Bosch upgrades safety and security technology in Germany’s Rudolf Weber-Arena for event attendee safety.

The Rudolf Weber-Arena in Oberhausen, Germany, hosts sporting events and shows to parties and concerts with capacity of up to 12,700 spectators.

The arena’s technology was recently updated using, in part, a team of experts from Bosch Building Technologies for enhanced safety of event attendees. The project involved upgrading the fire alarm, intrusion detection, public address, and voice alarm solution that Bosch originally installed when the arena was built in 1996, along with a networked video security and access control solution.

The new video solution is designed to monitor all areas of the multi-purpose arena, both inside and outside.

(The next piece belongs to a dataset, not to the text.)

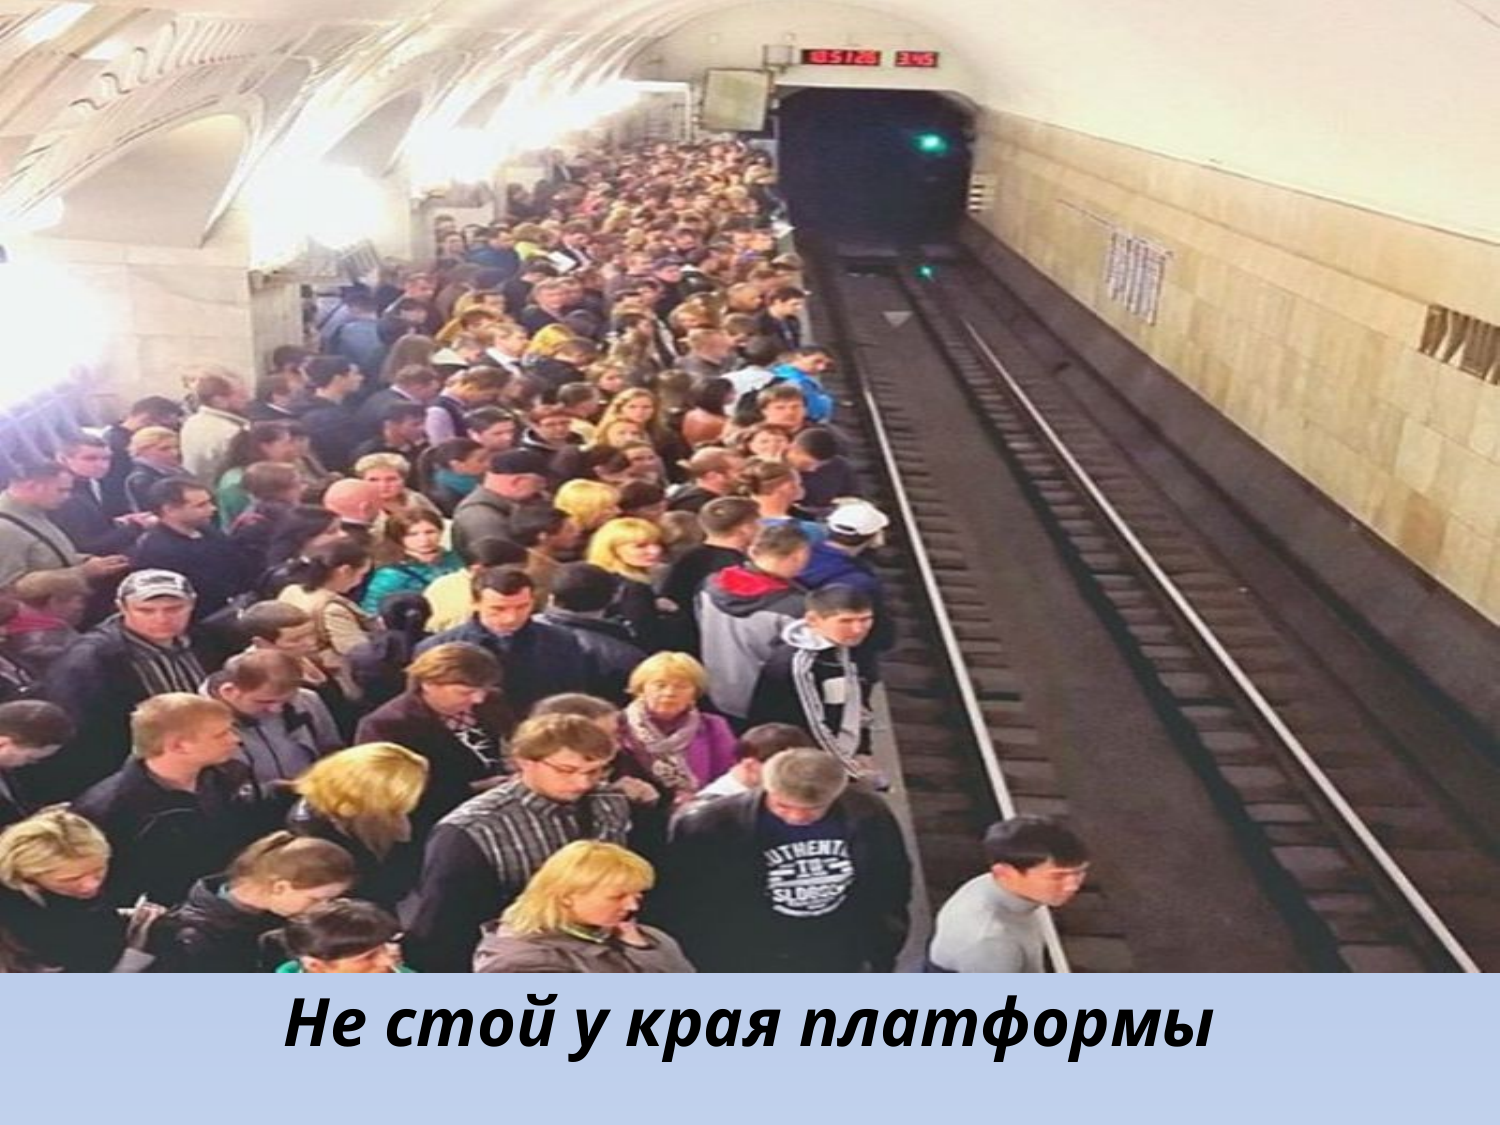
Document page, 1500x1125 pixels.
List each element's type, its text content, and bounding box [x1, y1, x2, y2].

These areas are said to be monitored by over 30 IP cameras, including HD dome cameras that can be remotely controlled. There are 4K cameras pointing at the entrances to certain areas, and public circulation areas are also monitored.

Working “directly from the control center”

Several cameras are said to be equipped with intelligent video analysis technology, that makes it easier to spot unusual details, such as an unattended rucksack. A forensic search function can also be used to analyse the video data retrospectively, designed so that video evidence can be found more quickly for the police, for example.

“The introduction of this video security system was really important to us. Before we had this technology to provide us with a complete and dependable overview, we had to rely solely on feedback from our security staff in and around the arena. Now, we can work directly from the control center,” said Mirco Markfort, General Manager of the Rudolf Weber-Arena. A floor plan of the building, showing all levels, is displayed on the screen in the control center, and by clicking on individual cameras on the plan, staff can call up the relevant video feed.

To control the access of suppliers and day visitors through the backstage entrance, Bosch implemented a visitor management system. Visitors are then said to be registered using a tablet, after which staff automatically issue access badges. This solution, says Bosch, makes it possible to keep track of who is on the premises at any given time. If the building needs to be evacuated, it can also be used to verify that everyone has left the arena.

Those responsible for the arena in Oberhausen also use Bosch for servicing and maintenance. As an event venue, which is at its busiest in the evenings and at weekends, the arena uses the 24/7 availability of the service team, which aims to be on site quickly if required or access the systems remotely without delay.